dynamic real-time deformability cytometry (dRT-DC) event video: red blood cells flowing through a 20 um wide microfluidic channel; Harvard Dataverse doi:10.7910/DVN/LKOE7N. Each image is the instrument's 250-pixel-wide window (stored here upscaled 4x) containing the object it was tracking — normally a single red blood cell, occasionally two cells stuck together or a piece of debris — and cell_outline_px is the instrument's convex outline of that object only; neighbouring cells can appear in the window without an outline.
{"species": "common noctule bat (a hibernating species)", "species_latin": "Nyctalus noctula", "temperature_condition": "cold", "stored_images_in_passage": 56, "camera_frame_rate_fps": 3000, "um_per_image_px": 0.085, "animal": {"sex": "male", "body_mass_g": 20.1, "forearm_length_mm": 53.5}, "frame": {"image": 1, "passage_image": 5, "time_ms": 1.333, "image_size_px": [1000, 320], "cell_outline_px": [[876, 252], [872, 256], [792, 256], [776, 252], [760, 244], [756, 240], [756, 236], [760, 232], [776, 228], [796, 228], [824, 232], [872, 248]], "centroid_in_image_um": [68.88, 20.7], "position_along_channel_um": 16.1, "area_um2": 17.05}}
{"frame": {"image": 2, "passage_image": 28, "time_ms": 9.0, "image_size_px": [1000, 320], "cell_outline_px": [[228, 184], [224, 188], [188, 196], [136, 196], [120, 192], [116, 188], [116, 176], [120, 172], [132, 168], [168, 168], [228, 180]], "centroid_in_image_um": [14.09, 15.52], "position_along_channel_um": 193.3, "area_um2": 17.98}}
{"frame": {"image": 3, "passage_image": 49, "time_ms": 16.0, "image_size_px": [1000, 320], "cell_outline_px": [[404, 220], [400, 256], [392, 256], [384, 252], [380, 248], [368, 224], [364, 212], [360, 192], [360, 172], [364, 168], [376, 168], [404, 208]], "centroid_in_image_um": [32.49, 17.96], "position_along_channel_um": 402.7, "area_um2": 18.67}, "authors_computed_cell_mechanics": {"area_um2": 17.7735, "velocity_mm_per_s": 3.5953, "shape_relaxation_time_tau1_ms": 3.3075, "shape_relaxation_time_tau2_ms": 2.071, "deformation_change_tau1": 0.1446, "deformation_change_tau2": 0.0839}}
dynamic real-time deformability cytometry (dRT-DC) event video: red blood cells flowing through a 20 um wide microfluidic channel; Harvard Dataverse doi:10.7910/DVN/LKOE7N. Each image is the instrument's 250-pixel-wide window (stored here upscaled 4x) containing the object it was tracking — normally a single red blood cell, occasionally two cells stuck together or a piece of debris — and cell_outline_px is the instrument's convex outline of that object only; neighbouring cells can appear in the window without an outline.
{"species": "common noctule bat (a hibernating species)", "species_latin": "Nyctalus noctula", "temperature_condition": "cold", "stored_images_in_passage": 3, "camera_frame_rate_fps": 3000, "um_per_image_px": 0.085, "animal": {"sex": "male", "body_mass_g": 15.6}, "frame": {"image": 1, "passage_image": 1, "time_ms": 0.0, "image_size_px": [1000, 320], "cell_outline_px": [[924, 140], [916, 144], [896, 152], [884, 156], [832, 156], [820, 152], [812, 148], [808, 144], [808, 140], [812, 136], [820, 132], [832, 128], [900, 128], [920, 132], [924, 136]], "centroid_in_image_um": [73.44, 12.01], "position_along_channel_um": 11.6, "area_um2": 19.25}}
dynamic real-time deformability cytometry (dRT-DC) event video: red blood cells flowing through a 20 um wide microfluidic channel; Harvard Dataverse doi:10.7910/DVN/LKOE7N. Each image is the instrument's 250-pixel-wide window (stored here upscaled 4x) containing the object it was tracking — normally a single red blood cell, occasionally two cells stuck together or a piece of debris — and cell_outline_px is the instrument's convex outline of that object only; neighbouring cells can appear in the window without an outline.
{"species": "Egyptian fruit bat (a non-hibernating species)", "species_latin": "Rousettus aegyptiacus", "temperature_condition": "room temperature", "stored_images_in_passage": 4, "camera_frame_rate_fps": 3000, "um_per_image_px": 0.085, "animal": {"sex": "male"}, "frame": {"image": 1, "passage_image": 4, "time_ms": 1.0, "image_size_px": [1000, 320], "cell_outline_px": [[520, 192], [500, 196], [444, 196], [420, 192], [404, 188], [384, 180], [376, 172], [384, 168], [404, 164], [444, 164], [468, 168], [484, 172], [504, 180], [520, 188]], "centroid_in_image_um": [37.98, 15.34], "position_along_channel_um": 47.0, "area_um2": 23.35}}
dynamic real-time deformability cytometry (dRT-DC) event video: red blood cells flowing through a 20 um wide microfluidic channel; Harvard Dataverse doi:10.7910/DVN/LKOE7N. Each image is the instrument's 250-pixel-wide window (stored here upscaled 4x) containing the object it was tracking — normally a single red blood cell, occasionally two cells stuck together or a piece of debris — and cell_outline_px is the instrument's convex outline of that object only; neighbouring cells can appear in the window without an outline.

**Exercise objective:** Write out every record, exactly as written.

**Exercise response:**
dynamic real-time deformability cytometry (dRT-DC) event video: red blood cells flowing through a 20 um wide microfluidic channel; Harvard Dataverse doi:10.7910/DVN/LKOE7N. Each image is the instrument's 250-pixel-wide window (stored here upscaled 4x) containing the object it was tracking — normally a single red blood cell, occasionally two cells stuck together or a piece of debris — and cell_outline_px is the instrument's convex outline of that object only; neighbouring cells can appear in the window without an outline.
{"species": "common noctule bat (a hibernating species)", "species_latin": "Nyctalus noctula", "temperature_condition": "cold", "stored_images_in_passage": 56, "camera_frame_rate_fps": 3000, "um_per_image_px": 0.085, "animal": {"sex": "male", "body_mass_g": 20.1, "forearm_length_mm": 53.5}, "frame": {"image": 1, "passage_image": 5, "time_ms": 1.333, "image_size_px": [1000, 320], "cell_outline_px": [[876, 252], [872, 256], [792, 256], [776, 252], [760, 244], [756, 240], [756, 236], [760, 232], [776, 228], [796, 228], [824, 232], [872, 248]], "centroid_in_image_um": [68.88, 20.7], "position_along_channel_um": 16.1, "area_um2": 17.05}}
{"frame": {"image": 2, "passage_image": 28, "time_ms": 9.0, "image_size_px": [1000, 320], "cell_outline_px": [[228, 184], [224, 188], [188, 196], [136, 196], [120, 192], [116, 188], [116, 176], [120, 172], [132, 168], [168, 168], [228, 180]], "centroid_in_image_um": [14.09, 15.52], "position_along_channel_um": 193.3, "area_um2": 17.98}}
{"frame": {"image": 3, "passage_image": 49, "time_ms": 16.0, "image_size_px": [1000, 320], "cell_outline_px": [[404, 220], [400, 256], [392, 256], [384, 252], [380, 248], [368, 224], [364, 212], [360, 192], [360, 172], [364, 168], [376, 168], [404, 208]], "centroid_in_image_um": [32.49, 17.96], "position_along_channel_um": 402.7, "area_um2": 18.67}, "authors_computed_cell_mechanics": {"area_um2": 17.7735, "velocity_mm_per_s": 3.5953, "shape_relaxation_time_tau1_ms": 3.3075, "shape_relaxation_time_tau2_ms": 2.071, "deformation_change_tau1": 0.1446, "deformation_change_tau2": 0.0839}}
dynamic real-time deformability cytometry (dRT-DC) event video: red blood cells flowing through a 20 um wide microfluidic channel; Harvard Dataverse doi:10.7910/DVN/LKOE7N. Each image is the instrument's 250-pixel-wide window (stored here upscaled 4x) containing the object it was tracking — normally a single red blood cell, occasionally two cells stuck together or a piece of debris — and cell_outline_px is the instrument's convex outline of that object only; neighbouring cells can appear in the window without an outline.
{"species": "common noctule bat (a hibernating species)", "species_latin": "Nyctalus noctula", "temperature_condition": "cold", "stored_images_in_passage": 3, "camera_frame_rate_fps": 3000, "um_per_image_px": 0.085, "animal": {"sex": "male", "body_mass_g": 15.6}, "frame": {"image": 1, "passage_image": 1, "time_ms": 0.0, "image_size_px": [1000, 320], "cell_outline_px": [[924, 140], [916, 144], [896, 152], [884, 156], [832, 156], [820, 152], [812, 148], [808, 144], [808, 140], [812, 136], [820, 132], [832, 128], [900, 128], [920, 132], [924, 136]], "centroid_in_image_um": [73.44, 12.01], "position_along_channel_um": 11.6, "area_um2": 19.25}}
dynamic real-time deformability cytometry (dRT-DC) event video: red blood cells flowing through a 20 um wide microfluidic channel; Harvard Dataverse doi:10.7910/DVN/LKOE7N. Each image is the instrument's 250-pixel-wide window (stored here upscaled 4x) containing the object it was tracking — normally a single red blood cell, occasionally two cells stuck together or a piece of debris — and cell_outline_px is the instrument's convex outline of that object only; neighbouring cells can appear in the window without an outline.
{"species": "Egyptian fruit bat (a non-hibernating species)", "species_latin": "Rousettus aegyptiacus", "temperature_condition": "room temperature", "stored_images_in_passage": 4, "camera_frame_rate_fps": 3000, "um_per_image_px": 0.085, "animal": {"sex": "male"}, "frame": {"image": 1, "passage_image": 4, "time_ms": 1.0, "image_size_px": [1000, 320], "cell_outline_px": [[520, 192], [500, 196], [444, 196], [420, 192], [404, 188], [384, 180], [376, 172], [384, 168], [404, 164], [444, 164], [468, 168], [484, 172], [504, 180], [520, 188]], "centroid_in_image_um": [37.98, 15.34], "position_along_channel_um": 47.0, "area_um2": 23.35}}
dynamic real-time deformability cytometry (dRT-DC) event video: red blood cells flowing through a 20 um wide microfluidic channel; Harvard Dataverse doi:10.7910/DVN/LKOE7N. Each image is the instrument's 250-pixel-wide window (stored here upscaled 4x) containing the object it was tracking — normally a single red blood cell, occasionally two cells stuck together or a piece of debris — and cell_outline_px is the instrument's convex outline of that object only; neighbouring cells can appear in the window without an outline.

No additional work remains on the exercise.